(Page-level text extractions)
——

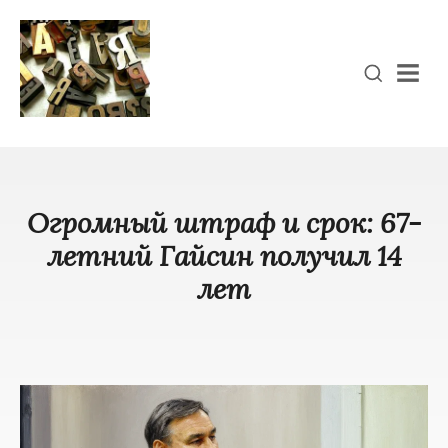
Men
Огромный штраф и срок: 67-
летний Гайсин получил 14
лет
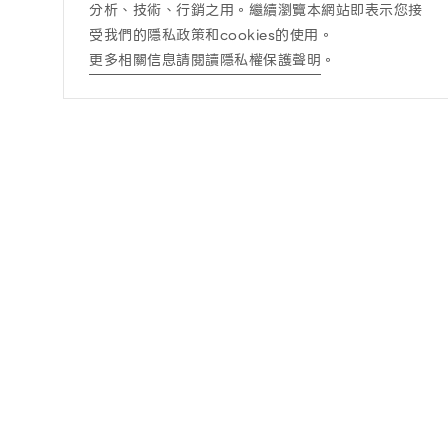
分析、技術、行銷之用。繼續瀏覽本網站即表示您接
受我們的隱私政策和cookies的使用。
更多相關信息請閱讀隱私權保護聲明
。
訊息公告
酒商責任
最新消息
酒商責任
得獎訊息查詢
DRINK WISELY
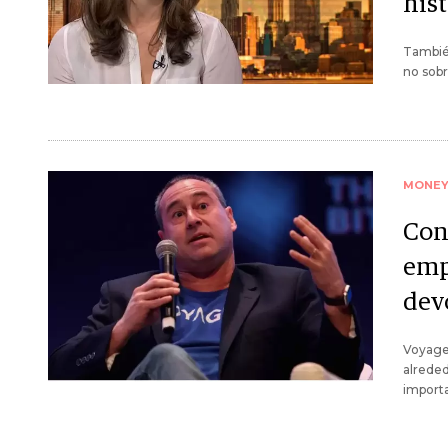
his
También
no sobr
MONE
Con
emp
devo
Voyager
alreded
importa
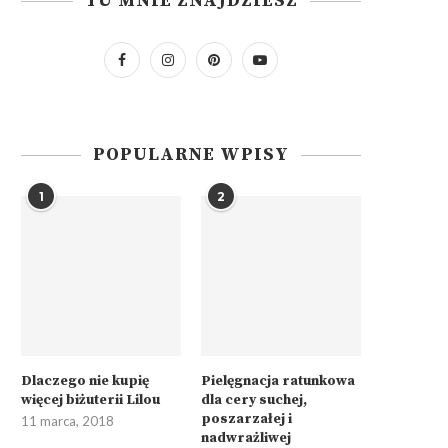
TU MNIE ZNAJDZIESZ
POPULARNE WPISY
1
2
Dlaczego nie kupię
Pielęgnacja ratunkowa
więcej biżuterii Lilou
dla cery suchej,
poszarzałej i
11 marca, 2018
nadwrażliwej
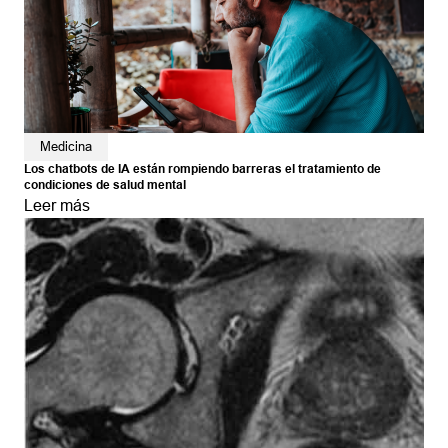
Medicina
Los chatbots de IA están rompiendo barreras el tratamiento de
condiciones de salud mental
Leer más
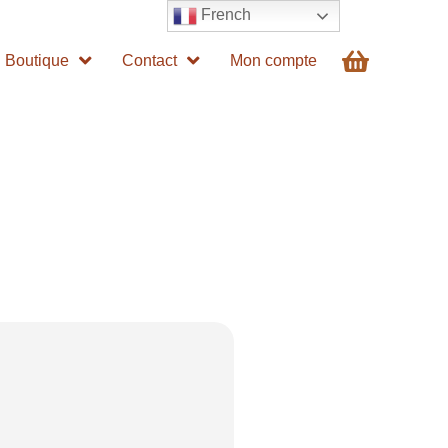
French
Boutique
Contact
Mon compte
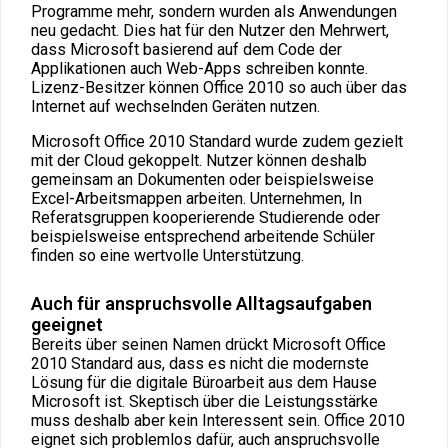
Programme mehr, sondern wurden als Anwendungen
neu gedacht. Dies hat für den Nutzer den Mehrwert,
dass Microsoft basierend auf dem Code der
Applikationen auch Web-Apps schreiben konnte.
Lizenz-Besitzer können Office 2010 so auch über das
Internet auf wechselnden Geräten nutzen.
Microsoft Office 2010 Standard wurde zudem gezielt
mit der Cloud gekoppelt. Nutzer können deshalb
gemeinsam an Dokumenten oder beispielsweise
Excel-Arbeitsmappen arbeiten. Unternehmen, In
Referatsgruppen kooperierende Studierende oder
beispielsweise entsprechend arbeitende Schüler
finden so eine wertvolle Unterstützung.
Auch für anspruchsvolle Alltagsaufgaben
geeignet
Bereits über seinen Namen drückt Microsoft Office
2010 Standard aus, dass es nicht die modernste
Lösung für die digitale Büroarbeit aus dem Hause
Microsoft ist. Skeptisch über die Leistungsstärke
muss deshalb aber kein Interessent sein. Office 2010
eignet sich problemlos dafür, auch anspruchsvolle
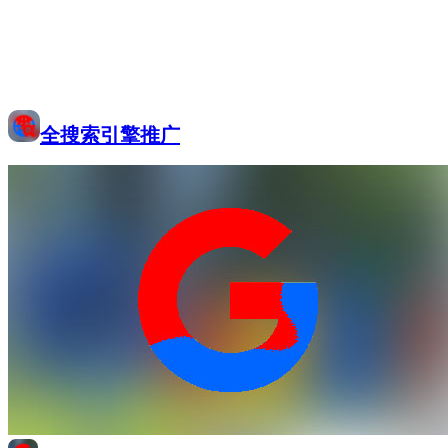
全搜索引擎推广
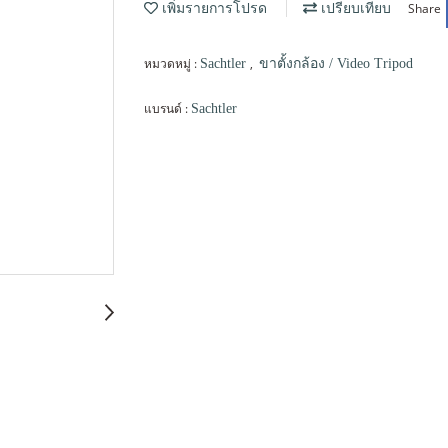
Share
เพิ่มรายการโปรด
เปรียบเทียบ
หมวดหมู่ :
,
Sachtler
ขาตั้งกล้อง / Video Tripod
แบรนด์ :
Sachtler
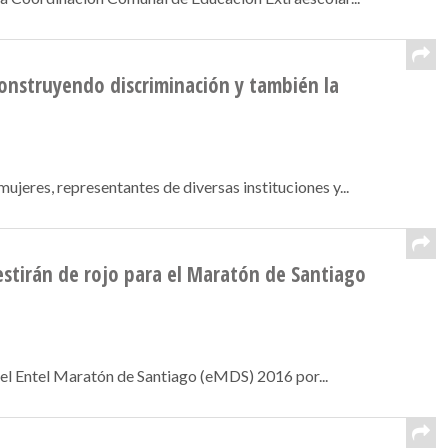
construyendo discriminación y también la
jeres, representantes de diversas instituciones y...
estirán de rojo para el Maratón de Santiago
el Entel Maratón de Santiago (eMDS) 2016 por...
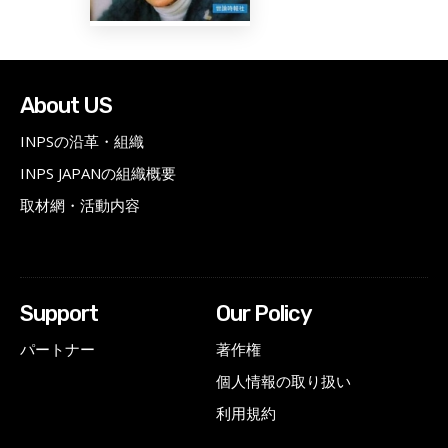
About US
INPSの沿革・組織
INPS JAPANの組織概要
取材網・活動内容
Support
Our Policy
パートナー
著作権
個人情報の取り扱い
利用規約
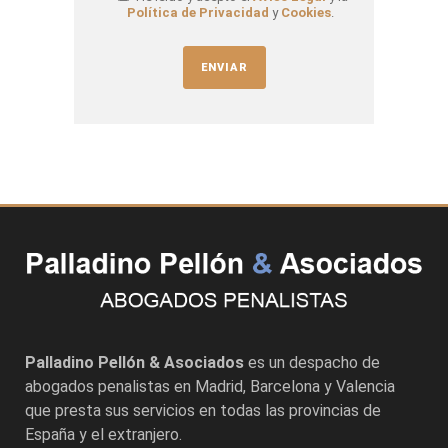
Política de Privacidad
y
Cookies
.
Palladino Pellón & Asociados
es un despacho de
abogados penalistas en
Madrid
,
Barcelona
y
Valencia
que presta sus servicios en todas las provincias de
España y el extranjero.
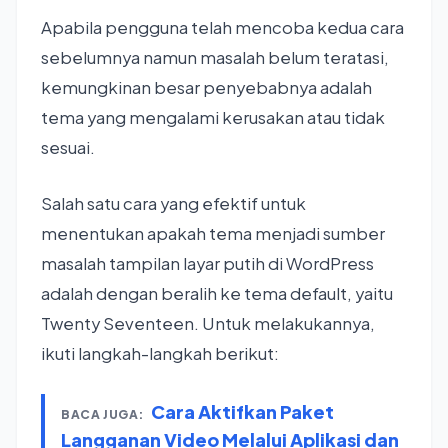
Apabila pengguna telah mencoba kedua cara
sebelumnya namun masalah belum teratasi,
kemungkinan besar penyebabnya adalah
tema yang mengalami kerusakan atau tidak
sesuai.
Salah satu cara yang efektif untuk
menentukan apakah tema menjadi sumber
masalah tampilan layar putih di WordPress
adalah dengan beralih ke tema default, yaitu
Twenty Seventeen. Untuk melakukannya,
ikuti langkah-langkah berikut:
Cara Aktifkan Paket
BACA JUGA:
Langganan Video Melalui Aplikasi dan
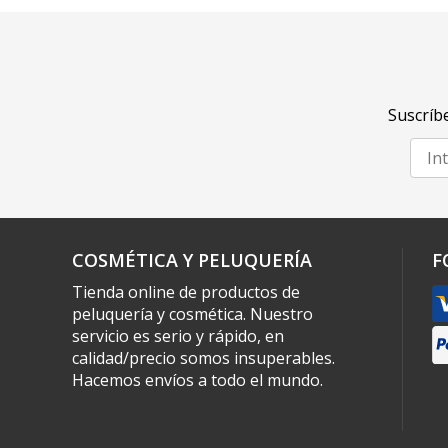
Suscríbe
COSMÉTICA Y PELUQUERÍA
F
Tienda online de productos de
peluquería y cosmética. Nuestro
servicio es serio y rápido, en
calidad/precio somos insuperables.
Hacemos envíos a todo el mundo.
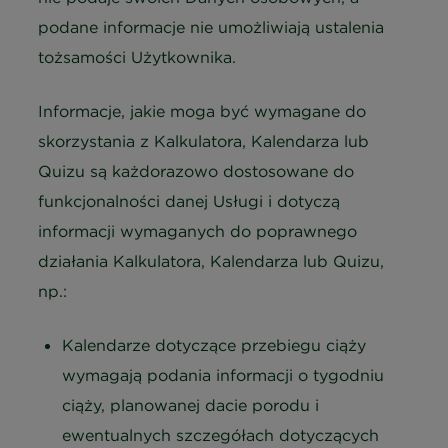
podane informacje nie umożliwiają ustalenia
tożsamości Użytkownika.
Informacje, jakie moga być wymagane do
skorzystania z Kalkulatora, Kalendarza lub
Quizu są każdorazowo dostosowane do
funkcjonalności danej Usługi i dotyczą
informacji wymaganych do poprawnego
działania Kalkulatora, Kalendarza lub Quizu,
np.:
Kalendarze dotyczące przebiegu ciąży
wymagają podania informacji o tygodniu
ciąży, planowanej dacie porodu i
ewentualnych szczegółach dotyczących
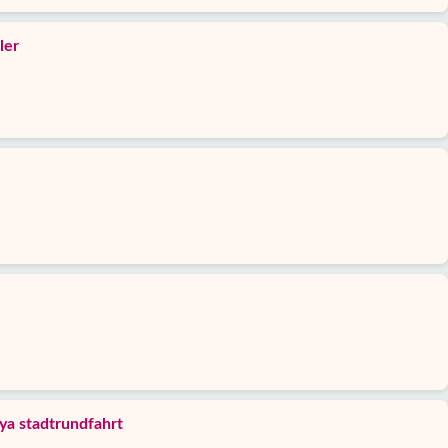
ler
ya stadtrundfahrt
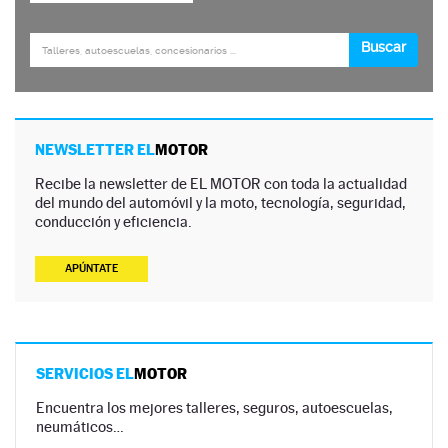
NEWSLETTER EL
MOTOR
Recibe la newsletter de EL MOTOR con toda la actualidad
del mundo del automóvil y la moto, tecnología, seguridad,
conducción y eficiencia.
APÚNTATE
SERVICIOS EL
MOTOR
Encuentra los mejores talleres, seguros, autoescuelas,
neumáticos…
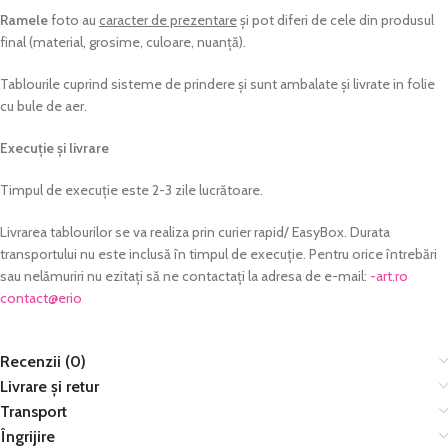
Ramele
foto au
caracter de prezentare
și pot diferi de cele din produsul
final (material, grosime, culoare, nuanță).
Tablourile cuprind sisteme de prindere și sunt ambalate și livrate in folie
cu bule de aer.
Execuție și livrare
Timpul de execuție este 2-3 zile lucrătoare.
Livrarea tablourilor se va realiza prin curier rapid/ EasyBox. Durata
transportului nu este inclusă în timpul de execuție. Pentru orice întrebări
sau nelămuriri nu ezitați să ne contactați la adresa de e-mail:
or.tra-
@tcatnoc
oire
Recenzii (0)
Livrare și retur
Transport
Îngrijire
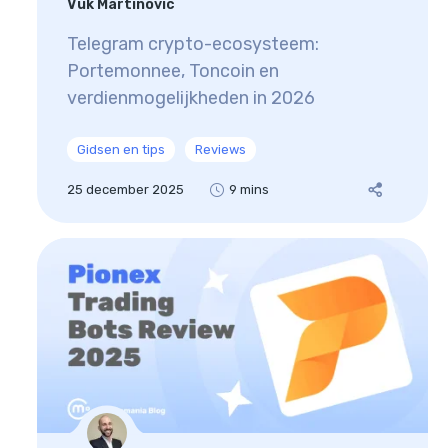
Vuk Martinovic
Telegram crypto-ecosysteem:
Portemonnee, Toncoin en
verdienmogelijkheden in 2026
Gidsen en tips
Reviews
25 december 2025
9 mins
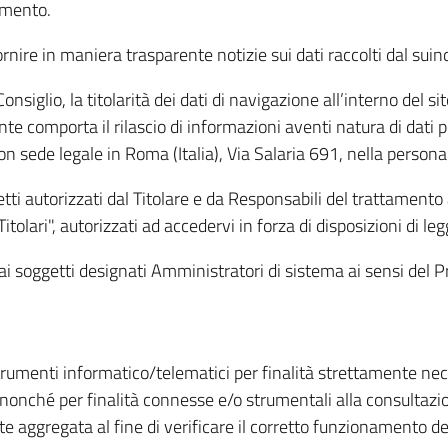
amento.
ire in maniera trasparente notizie sui dati raccolti dal suindic
nsiglio, la titolarità dei dati di navigazione all’interno del sit
te comporta il rilascio di informazioni aventi natura di dati per
, con sede legale in Roma (Italia), Via Salaria 691, nella per
getti autorizzati dal Titolare e da Responsabili del trattament
Titolari", autorizzati ad accedervi in forza di disposizioni di 
i dai soggetti designati Amministratori di sistema ai sensi de
strumenti informatico/telematici per finalità strettamente ne
nonché per finalità connesse e/o strumentali alla consultazion
 aggregata al fine di verificare il corretto funzionamento del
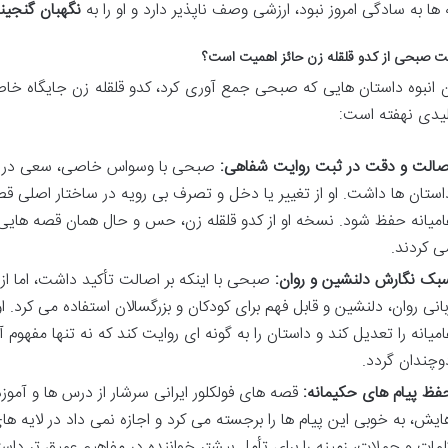
ها به سادگی امروز نبود، ارزشی وصف ناپذیر دارد و او را به
نگهبان گنجین
یت صبحی از کدو قلقله زن حائز اهمیت است؟
ن انبوه داستان هایی که صبحی جمع آوری کرد، کدو قلقله زن جایگاه خاصی
لیدی نهفته است:
صالت و دقت در ثبت روایت شفاهی:
صبحی با وسواس خاصی، سعی در ثب
استان ها داشت. او از تغییر یا دخل و تصرف بی رویه در ساختار اصلی قص
امیانه حفظ شود. نسخه او از کدو قلقله زن، حس و حال همان قصه هایی را
ی کردند.
بک نگارش دلنشین و روان:
صبحی با اینکه بر اصالت تأکید داشت، اما از 
بانی روان، دلنشین و قابل فهم برای کودکان و بزرگسالان استفاده می کر
امیانه را تعدیل کند و داستان را به گونه ای روایت کند که نه تنها مفهوم
وچندان گردد.
فظ پیام های حکیمانه:
قصه های فولکلور ایرانی سرشار از درس ها و آمو
ایش، به خوبی این پیام ها را برجسته می کرد و اجازه نمی داد در لایه های
لمات و جملات، زمینه را برای تأمل بیشتر خواننده در مفاهیم عمیق تر داست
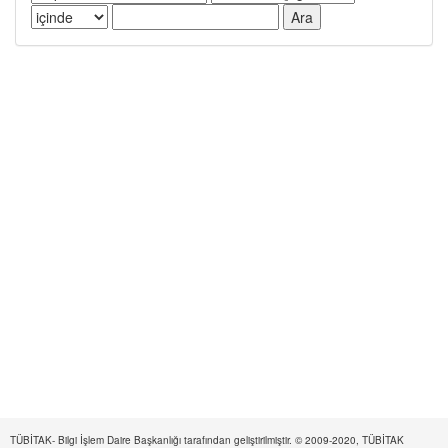
TÜBİTAK- Bilgi İşlem Daire Başkanlığı tarafından geliştirilmiştir. © 2009-2020, TÜBİTAK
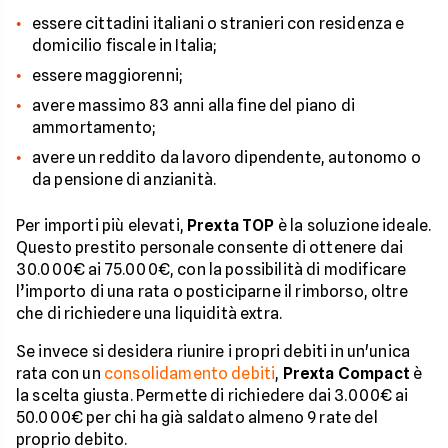
essere cittadini italiani o stranieri con residenza e
domicilio fiscale in Italia;
essere maggiorenni;
avere massimo 83 anni alla fine del piano di
ammortamento;
avere un reddito da lavoro dipendente, autonomo o
da pensione di anzianità.
Per importi più elevati,
Prexta TOP
è la soluzione ideale.
Questo prestito personale consente di ottenere dai
30.000€ ai 75.000€, con la possibilità di modificare
l’importo di una rata o posticiparne il rimborso, oltre
che di richiedere una liquidità extra.
Se invece si desidera riunire i propri debiti in un'unica
rata con un
consolidamento debiti
,
Prexta Compact
è
la scelta giusta. Permette di richiedere dai 3.000€ ai
50.000€ per chi ha già saldato almeno 9 rate del
proprio debito.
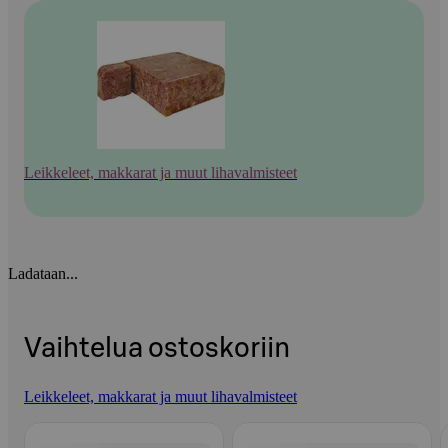
Leikkeleet, makkarat ja muut lihavalmisteet
Ladataan...
Vaihtelua ostoskoriin
Leikkeleet, makkarat ja muut lihavalmisteet
Ohita listaus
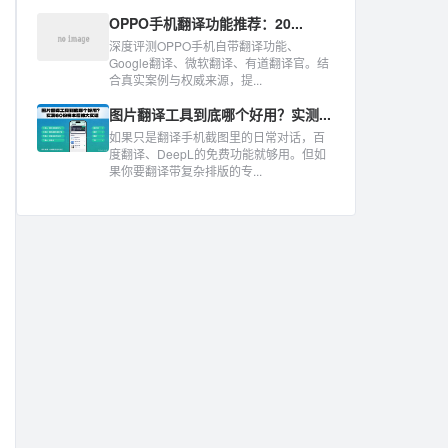
OPPO手机翻译功能推荐：20...
深度评测OPPO手机自带翻译功能、
Google翻译、微软翻译、有道翻译官。结
合真实案例与权威来源，提...
图片翻译工具到底哪个好用？实测...
如果只是翻译手机截图里的日常对话，百
度翻译、DeepL的免费功能就够用。但如
果你要翻译带复杂排版的专...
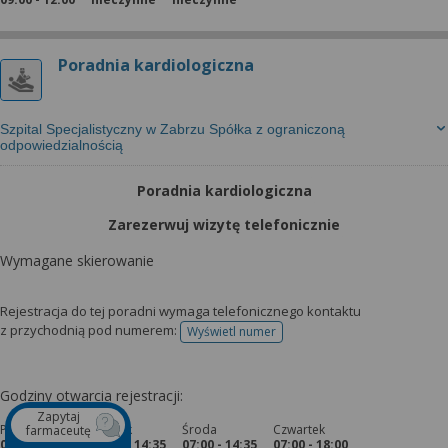
Poradnia kardiologiczna
Szpital Specjalistyczny w Zabrzu Spółka z ograniczoną
odpowiedzialnością
Poradnia kardiologiczna
Zarezerwuj wizytę telefonicznie
Wymagane skierowanie
Rejestracja do tej poradni wymaga telefonicznego kontaktu
z przychodnią pod numerem:
Wyświetl numer
telefonu do rejestracji
Godziny otwarcia rejestracji:
Zapytaj
Poniedziałek
Wtorek
Środa
Czwartek
farmaceutę
07:00 - 14:35
07:00 - 14:35
07:00 - 14:35
07:00 - 18:00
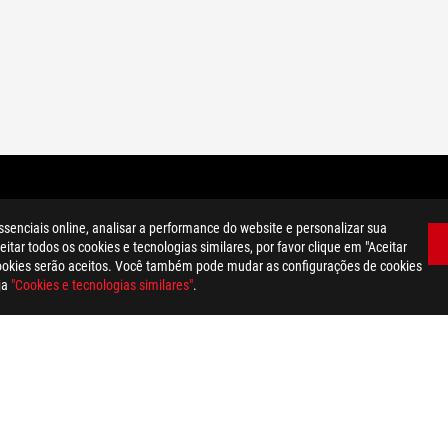
ssenciais online, analisar a performance do website e personalizar sua
itar todos os cookies e tecnologias similares, por favor clique em "Aceitar
cookies serão aceitos. Você também pode mudar as configurações de cookies
ja
"Cookies e tecnologias similares"
.
POLÍTICA DE PRIVACIDADE
TERMOS DE UTILIZAÇÃO
COOKIE SETTI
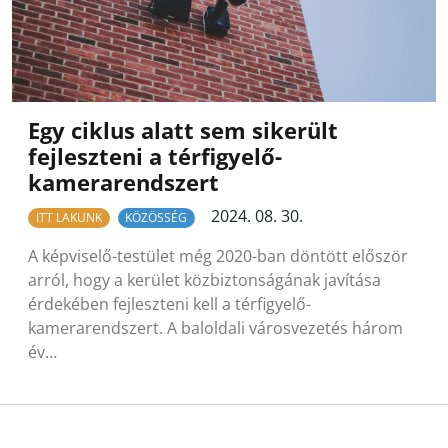
Egy ciklus alatt sem sikerült
fejleszteni a térfigyelő-
kamerarendszert
2024. 08. 30.
ITT LAKUNK
KÖZÖSSÉG
A képviselő-testület még 2020-ban döntött először
arról, hogy a kerület közbiztonságának javítása
érdekében fejleszteni kell a térfigyelő-
kamerarendszert. A baloldali városvezetés három
év…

——

Request: How many lines of the material contain the word "beispielsweise"? Case counts, and the reply should be the number alone.

Answer: 2